Bow International

spirit in motion

- John Stanley, Editor john.stanley@futurenet.com

Bow was lucky enough to spend a couple of weeks in Tokyo as accredited press for the Olympics. Unfortunat­ely, we couldn’t extend that run to the Paras. Like many people, we were looking forward to watching the competitio­n from home, whether that involved staying up late or catching up early – whatever it entailed. At the previous two Paralympic­s, full multi-camera edited coverage was simply not available – as in, the cameras and TV trucks were not there. This time, things would be different. We thought.

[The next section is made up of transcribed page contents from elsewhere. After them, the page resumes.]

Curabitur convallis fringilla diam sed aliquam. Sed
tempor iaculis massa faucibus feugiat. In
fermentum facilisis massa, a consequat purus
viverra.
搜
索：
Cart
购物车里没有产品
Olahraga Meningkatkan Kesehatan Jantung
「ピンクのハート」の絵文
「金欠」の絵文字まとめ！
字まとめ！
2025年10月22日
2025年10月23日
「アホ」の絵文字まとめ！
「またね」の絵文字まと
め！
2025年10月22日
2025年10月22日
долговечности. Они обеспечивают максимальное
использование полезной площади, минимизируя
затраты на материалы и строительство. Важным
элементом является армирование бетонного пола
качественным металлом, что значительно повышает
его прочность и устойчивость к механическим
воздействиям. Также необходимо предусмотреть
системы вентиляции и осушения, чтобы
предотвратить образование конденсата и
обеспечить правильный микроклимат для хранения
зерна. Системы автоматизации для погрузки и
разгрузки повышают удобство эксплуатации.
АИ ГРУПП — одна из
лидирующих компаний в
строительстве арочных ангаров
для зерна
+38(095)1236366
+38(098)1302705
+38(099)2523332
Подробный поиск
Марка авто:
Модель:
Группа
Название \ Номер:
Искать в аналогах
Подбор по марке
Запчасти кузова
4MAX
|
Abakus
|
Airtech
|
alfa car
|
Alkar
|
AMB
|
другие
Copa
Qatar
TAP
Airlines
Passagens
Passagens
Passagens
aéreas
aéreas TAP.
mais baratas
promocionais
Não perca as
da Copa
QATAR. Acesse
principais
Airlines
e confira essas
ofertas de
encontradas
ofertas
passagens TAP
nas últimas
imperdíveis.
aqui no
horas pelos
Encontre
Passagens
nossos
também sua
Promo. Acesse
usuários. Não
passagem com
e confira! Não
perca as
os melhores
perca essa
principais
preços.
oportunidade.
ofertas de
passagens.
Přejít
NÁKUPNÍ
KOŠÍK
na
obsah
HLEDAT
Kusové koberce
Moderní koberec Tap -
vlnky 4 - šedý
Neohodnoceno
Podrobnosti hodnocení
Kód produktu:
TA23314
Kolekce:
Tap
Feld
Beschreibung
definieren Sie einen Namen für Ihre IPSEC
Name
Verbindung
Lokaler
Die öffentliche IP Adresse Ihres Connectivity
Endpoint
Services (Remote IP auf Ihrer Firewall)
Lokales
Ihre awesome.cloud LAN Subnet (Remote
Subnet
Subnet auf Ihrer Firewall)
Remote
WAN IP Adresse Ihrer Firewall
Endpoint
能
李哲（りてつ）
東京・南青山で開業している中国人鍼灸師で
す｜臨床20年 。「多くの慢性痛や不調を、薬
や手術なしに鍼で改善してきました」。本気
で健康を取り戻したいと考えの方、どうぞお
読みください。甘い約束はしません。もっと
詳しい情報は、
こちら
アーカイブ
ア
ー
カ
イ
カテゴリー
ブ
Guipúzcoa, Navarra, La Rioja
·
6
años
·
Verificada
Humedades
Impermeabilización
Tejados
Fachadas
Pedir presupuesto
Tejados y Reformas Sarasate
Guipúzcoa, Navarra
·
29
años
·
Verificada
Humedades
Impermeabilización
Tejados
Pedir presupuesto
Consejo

Channel 4 had got the rights and went hellfor-leather promoting its Paralympic­s coverage, even going so far as to promise unequivoca­lly that ‘all sports’ would be shown on its website.

It was not to be. In the end, the viewer had a choice of only six live feeds with sporadic commentary from non-specialist­s for anything other than the biggest events. For the archery, it appeared that none of the compound competitio­ns – open or W1, individual or team – were shown live at any point, and only the last three days of recurve finals made it to live broadcast. Phoebe Paterson Pine’s remarkable gold medal run was not shown, although Rosie Jones, presenter of the roundup show The Last

Leg made it to the venue, and ‘Triple P’ did a TV interview with Claire Balding the next day.

Phoebe’s medal was reduced to a few seconds on highlights packages in a sea of other Paralympic medals for Great Britain; another smiling face on a podium. Asking around on Bow’s social media, this appeared a typical viewer experience for most countries.

The problem with this is that people get inspired to take up sport through watching competitio­n, not through highlights, back stories or the now-ubiquitous reactions of presenters and family to medal events. Countless thousands of athletes, para and able-bodied, have been inspired to take up sport through seeing it, on TV, at the Olympics or Paralympic­s. In the name of packaging sport as entertainm­ent, that element is clearly no longer very important.